Se afirma, con razón, que la “oposición es un tipo de conducta o de comportamiento político” y que tolerarla es expresión esencial de la democracia. Por supuesto que no todos comparten este principio, como tampoco hay acuerdo en la esencia de la democracia. Para los que, desde el poder, desatan la lucha de clases en nombre de la democracia “popular”, es inadmisible permitir la existencia de otros partidos que no sean la expresión del proletariado, cuya dictadura edifican y, entonces, no hay lugar para la oposición y sus agrupaciones, siempre diversas, deben ser destruidas. Así lo pretendió el estalinismo –ahora el castrismo-, y el disenso se convirtió en un crimen contra la “revolución”.

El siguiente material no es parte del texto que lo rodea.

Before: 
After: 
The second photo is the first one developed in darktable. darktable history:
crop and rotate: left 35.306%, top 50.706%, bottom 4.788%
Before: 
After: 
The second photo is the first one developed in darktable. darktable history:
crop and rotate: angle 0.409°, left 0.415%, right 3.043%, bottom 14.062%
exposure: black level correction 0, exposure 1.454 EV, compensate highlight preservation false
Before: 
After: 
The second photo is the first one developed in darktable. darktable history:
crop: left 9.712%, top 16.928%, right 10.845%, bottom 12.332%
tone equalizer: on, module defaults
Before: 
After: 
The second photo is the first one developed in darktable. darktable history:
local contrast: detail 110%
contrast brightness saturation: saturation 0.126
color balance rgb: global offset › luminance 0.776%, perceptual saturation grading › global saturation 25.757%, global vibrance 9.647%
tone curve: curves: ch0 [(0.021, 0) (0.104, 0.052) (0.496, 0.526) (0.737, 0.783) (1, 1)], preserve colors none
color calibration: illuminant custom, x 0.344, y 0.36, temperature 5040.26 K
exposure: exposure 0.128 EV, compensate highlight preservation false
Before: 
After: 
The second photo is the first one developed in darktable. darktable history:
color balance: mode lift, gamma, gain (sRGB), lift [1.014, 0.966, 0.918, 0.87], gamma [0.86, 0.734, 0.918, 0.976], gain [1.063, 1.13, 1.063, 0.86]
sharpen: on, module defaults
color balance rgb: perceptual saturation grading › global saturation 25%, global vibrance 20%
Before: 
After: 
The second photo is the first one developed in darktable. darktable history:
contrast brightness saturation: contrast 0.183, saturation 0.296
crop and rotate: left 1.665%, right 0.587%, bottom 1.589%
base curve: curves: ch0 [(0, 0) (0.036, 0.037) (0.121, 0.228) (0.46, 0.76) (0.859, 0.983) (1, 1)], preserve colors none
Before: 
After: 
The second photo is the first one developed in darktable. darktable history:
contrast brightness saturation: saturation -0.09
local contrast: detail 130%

Curiosamente, los que añoran esas dictaduras, especialmente en nuestro continente, para seguir siendo parte de la OEA y de la ONU, pretendidamente aceptan reglas compartidas: la Carta de Bogotá y la Carta Democrática Interamericana, y la Carta de San Francisco y la Declaración Universal de los Derechos Humanos, que entre otros, consagran derechos como el de disentir y la libertad de difundir su pensamiento político. Esta es la obligación tan frecuentemente incumplida.
En realidad, el populismo, ahora en nombre del socialismo –del siglo XXI o de cualquier otro “apellido”– sigue diferentes tácticas que han sido acomodadas a las circunstancias que ahora prevalecen en la comunidad internacional. Con acciones apenas disimuladas, los populistas nacen de las aperturas del pluralismo, pero se orientan a establecer regímenes de partido único, como en la desaparecida Unión Soviética y que ahora persisten, entre otros, en Cuba y Corea del Norte, donde las únicas agrupaciones políticas permitidas son los partidos comunistas. Pero hay más: la virtual alianza se extiende a otras expresiones tiránicas –como la “eclesiocracia” de los ayatolas- negadoras de los derechos humanos y, por supuesto del derecho al disenso.
El populismo en América Latina, como afirmara Enrique Krauze, “ha adoptado una desconcertante amalgama de posturas ideológicas” aunque persigue un fin similar: gobernar sin ningún control, es decir sin fiscalización de parlamentaria y, por tanto, de agrupaciones opositoras. Coincidentemente las fuerzas populistas se empeñan en acallar a los medios de difusión y destruir, no sólo a los partidos políticos, sino a toda expresión de disidencia individual o institucional.
Esta conducta política es una constante que se expresa de muchas maneras, entre ellas, la intimidación y el acoso judicial contra cualquier ciudadano que represente a una fuerza política, distinta a la que ejerce el poder, o que haya sido electo por el pueblo como opción diferente a la del gobierno, o que, para el régimen, sea sospechoso de no compartir la política del oficialismo.
El populismo, si pierde en las urnas, se desquita con la persecución orientada al logro de la hegemonía. Acomoda leyes usando su circunstancial mayoría y, de esta manera, aleja la posibilidad de la alternancia, como resultado de elecciones justas, libres y transparentes.